◆ **YOUR TASKS**:
1 - Translate this sentence from the review of Off Season into Spanish: "Ketchum is out to destroy everything you know about the structure of the contemporary horror novel."
2 - Answer these questions using the review of Off Season.
(a) In what year did Off Season first reach bookstores?
(b) How many people are in the cabin, and in which woods does it stand?
(c) Which novel does the review call Ketchum's masterpiece?

◆ **EXCERPTED TEXT**:
Off Season: The Unexpurgated Edition

Jack Ketchum


Purchase this title at B&N

Jack Ketchum's first novel, Off Season, blazed into bookstores in 1980 and changed the face of the horror novel as we know it. Ketchum himself, however, was never satisfied with the original Ballantine edition, which was heavily edited. In 1999, he got a chance to put out the first edit (the original MS is long since lost) through Overlook Connection press, and he jumped at the chance. Horror fans around the world should rejoice.

If you've never read Off Season, there's not much I can say without spoilers. The novel is constantly compared to Night of the Living Dead and Deliverance, though how the pundits have failed to make the connection with I Spit on Your Grave as well is beyond me. Its first two chapters lull you into submission (and read rather like your typical seventies mainstream novel; I caught more than one faint whiff of Rona Jaffe in the early part of this book), and then the third slaps you out of your contentment, knocks you to the floor, and repeatedly stomps on you with very, very large boots. Ketchum is out to destroy everything you know about the structure of the contemporary horror novel. That message was greatly diluted in the original; if you did read the Ballantine edition, you will be even more pleased that this one exists.

The plot: six people in a cabin in the Maine woods. Bad people outside the cabin. Confrontation ensues. But Off Season isn't about plot, so much. Off Season is a great example of a metanovel-- the things in the novel happen in order for the author to have a framework to play around with ideas. Note that this is entirely different than the message novel-- his characters aren't cardboard cutouts there to advance a viewpoint. Think of them more as three-dimensional puppets on an obvious stage handled by veteran actors.

Most of Ketchum's characters here are well-drawn and believable, at least partly (the brevity of the novel leaves little room for development; I'd have liked to see more of Laura's character, especially, who's given just enough screen time to be firmly established as annoying), and the action, once things get off the ground, is fast-paced and neverending. These are things that make it a good book. What pushes it over the top, though, is Ketchum's relentless insistence on messing with your perceptions. You think you know what's going to happen, and most of the time, you don't-- Ketchum will veer off and have his character do something that, while believable, is the opposite of what you expect. While Off Season is without doubt a genre novel, Ketchum is going to make damned sure you can't follow the conventions of the genre to a convenient solution.

In the greater scheme of things, Off Season doesn't quite measure up to Ketchum's masterpiece, The Girl Next Door, for sheer ferocious brilliance. But if this is your second-place entry, you're obviously doing something very right.

◆ **SOURCE MATERIAL**:
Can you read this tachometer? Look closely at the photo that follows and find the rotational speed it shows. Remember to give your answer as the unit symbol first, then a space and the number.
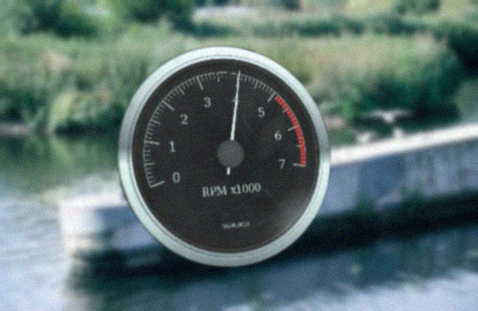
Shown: rpm 4000
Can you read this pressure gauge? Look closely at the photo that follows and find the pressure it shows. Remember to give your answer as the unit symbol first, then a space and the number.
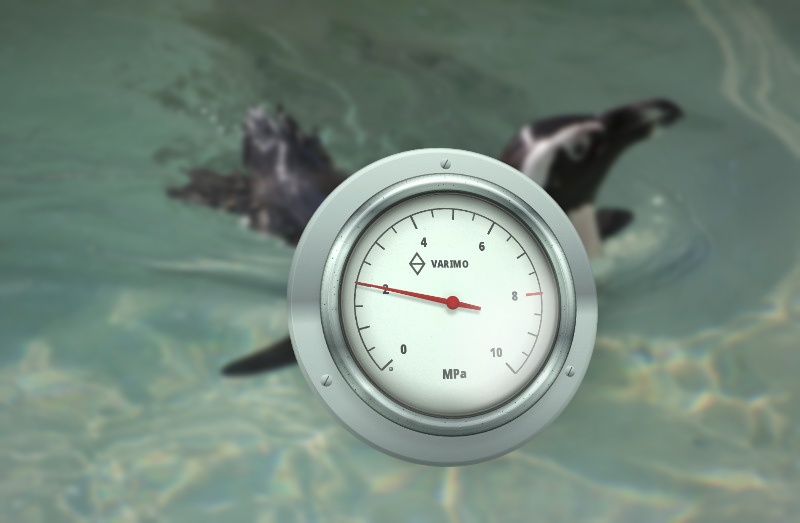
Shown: MPa 2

◆ **RESPONSES BY TASK**:
1 - Ketchum se propone destruir todo lo que sabes sobre la estructura de la novela de terror contemporánea.

2 -
(a) 1980
(b) Six people, in the Maine woods
(c) The Girl Next Door